··· Фрагмент документа
На фестивале "Киевские Лавры" обсуждаем новую ситуацию художественного развития с Маратом Гельманом и Александром Ройтбурдом.

Марат Гельман – галерист, крупный арт-менеджер. Создатель Галереи Гельмана, Музея современного искусства в Перми, продюсерского центра “Культурный альянс”. Политтехнолог, член Общественной палаты. В 2014 году уехал из России. Соучредитель арт-резиденции Dukley Art Center в Черногории.

Александр Ройтбурд – один из ведущих современных художников постсоветского пространства. Работает в Киеве, Одессе, Нью-Йорке. Президент ассоциации “Новое искусство” в Одессе. Был директором Галереи Гельмана в Киеве. Сокуратор выставки “Сокровища Межигорья” (2014), сделанной в Киевском художественном музее после бегства Виктора Януковича. Директор Одесского художественного музея.

Проект Русской и Украинской служб Радио Свобода.
······
··· Блок данных
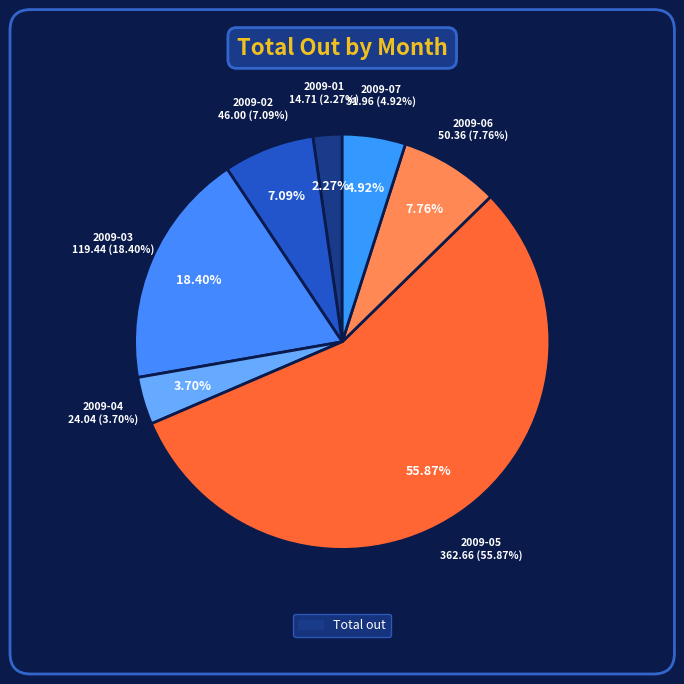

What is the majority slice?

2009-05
······
__Набор заданий__
(a) Перескажите списком абзац фрагмента документа, который начинается словами «Марат Гельман – галерист». Сохраните его основные факты.
(b) Приведите заново, без изменений, часть фрагмента документа, которая открывается словами «Марат Гельман –» и завершается словами «Одесского художественного музея.».
Строки — самостоятельный материал, отдельный от текста.

__Ответы по заданиям__
(a)
- Марат Гельман — галерист и крупный арт-менеджер.
- Создал Галерею Гельмана, Музей современного искусства в Перми и продюсерский центр «Культурный альянс».
- Политтехнолог, член Общественной палаты.
- В 2014 году уехал из России.
- Соучредитель арт-резиденции Dukley Art Center в Черногории.

(b)
Марат Гельман – галерист, крупный арт-менеджер. Создатель Галереи Гельмана, Музея современного искусства в Перми, продюсерского центра “Культурный альянс”. Политтехнолог, член Общественной палаты. В 2014 году уехал из России. Соучредитель арт-резиденции Dukley Art Center в Черногории.

Александр Ройтбурд – один из ведущих современных художников постсоветского пространства. Работает в Киеве, Одессе, Нью-Йорке. Президент ассоциации “Новое искусство” в Одессе. Был директором Галереи Гельмана в Киеве. Сокуратор выставки “Сокровища Межигорья” (2014), сделанной в Киевском художественном музее после бегства Виктора Януковича. Директор Одесского художественного музея.